The Fort Worth (TX) Star-Telegram (6/12, Vaughn) reports, “The Department of Veterans Affairs, sharply criticized in recent weeks for delays in getting help for veterans with mental-health problems, promised an aggressive timetable Monday to hire hundreds of psychologists, counselors and social workers this year.” The department “said it has put together a team of experts and established a recruiting and retention program to meet VA Secretary Eric Shinseki’s goal of hiring 1,600 more mental-health clinicians.” Mary Schohn, a “clinical psychologist and director of Mental Health Operations for the VA, said she hopes that as more personnel are added ‘follow-up times will be sooner, veterans will be satisfied with the care they’re receiving and there will be more consistent staffing across the country.'”
— “VA to hire more mental-health personnel,”Christ Vaughn, Star-Telegram, June 11, 2012.
In an opinion piece in the Los Angeles Times (6/12), Neal Halfon, MD, MPH, professor of pediatrics, health services and public policy at the University of California-Los Angeles, writes, “Researchers at the National Institutes of Mental Health and Centers for Disease Control and Prevention have documented that less than 50% of children and youths with mental and behavioral problems receive appropriate care, especially in underprivileged communities.” He points out, “The best way parents and friends can respond to signs of mental health problems is by recognizing warning signs and intervening early.” He goes on to list a number of signs that may indicate possible mental-health issues in youngsters and teens.
“The best way parents and friends can respond to signs of mental health problems is by recognizing warning signs and intervening early.
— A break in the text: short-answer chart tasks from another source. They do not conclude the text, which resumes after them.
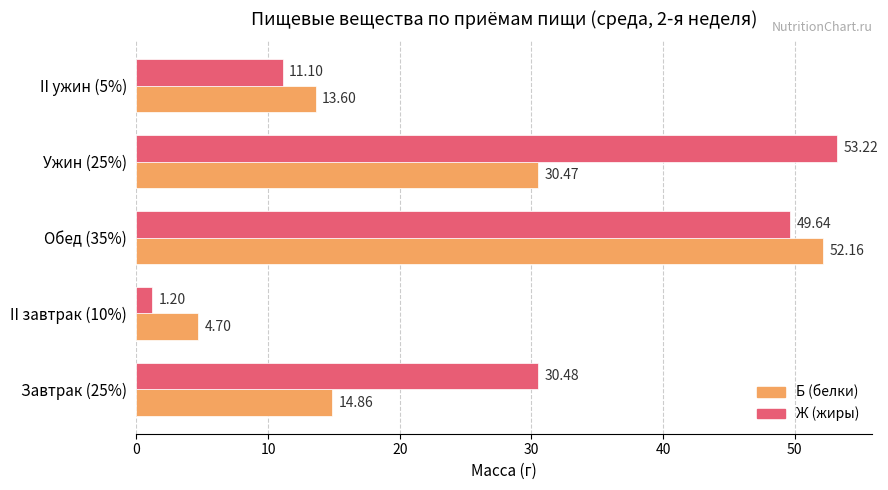

What is the difference between the highest and lowest values at II завтрак (10%)?

3.5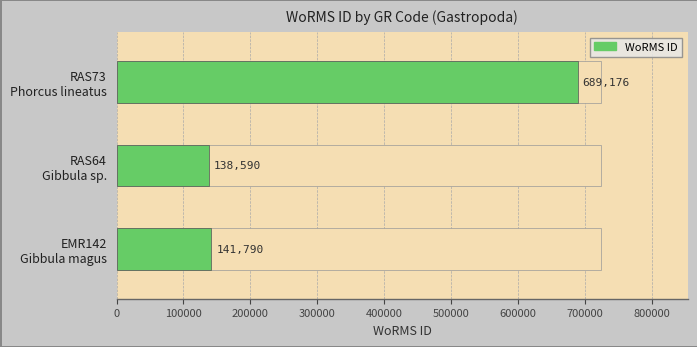

Is it true that the value at RAS73
Phorcus lineatus is 280996?

False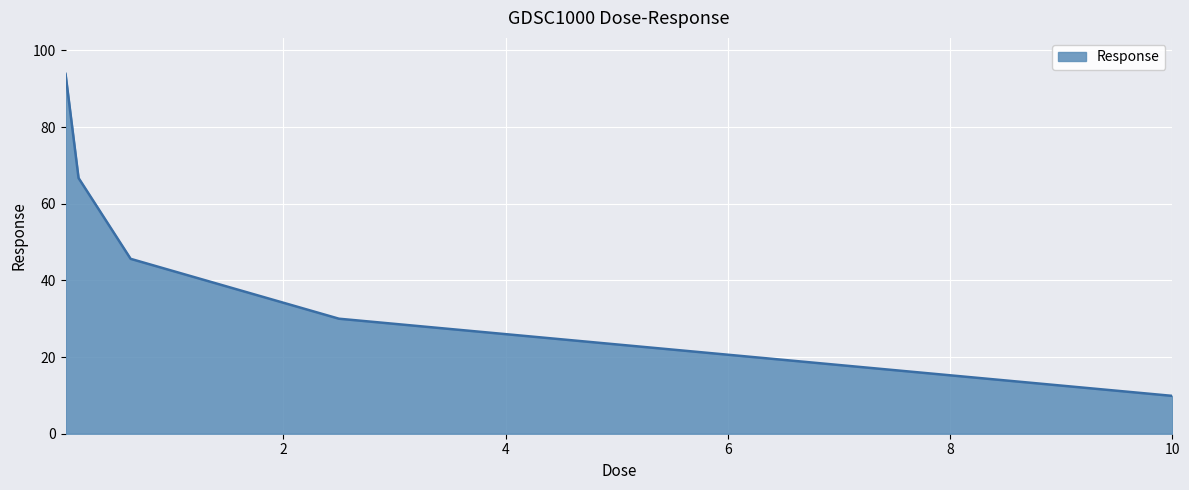

What is the difference between the maximum and minimum values?

84.0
Every child has bumps along the road to adulthood, but some things to watch for include:
• Problems “getting along” across a variety of settings, such as at school, at home or with peers.
• Changes in appetite, sleep or concentration.
• Social withdrawal, or fearful behavior toward things your child normally is not afraid of.
• Returning to behaviors more common in younger children, such as bed-wetting.
• Signs of being upset, such as sadness or tearfulness.
• Signs of self-destructive or risky behavior, such as head-banging, cutting or a tendency to get hurt often.
• Excessive or unusually early experimentation with alcohol or drugs.
• Repeated thoughts of or conversations about death.”
— “Mental illness and lessons from Kelly Thomas’ last cry for help,”Neal Halfon, Los Angeles Times, June 12, 2012.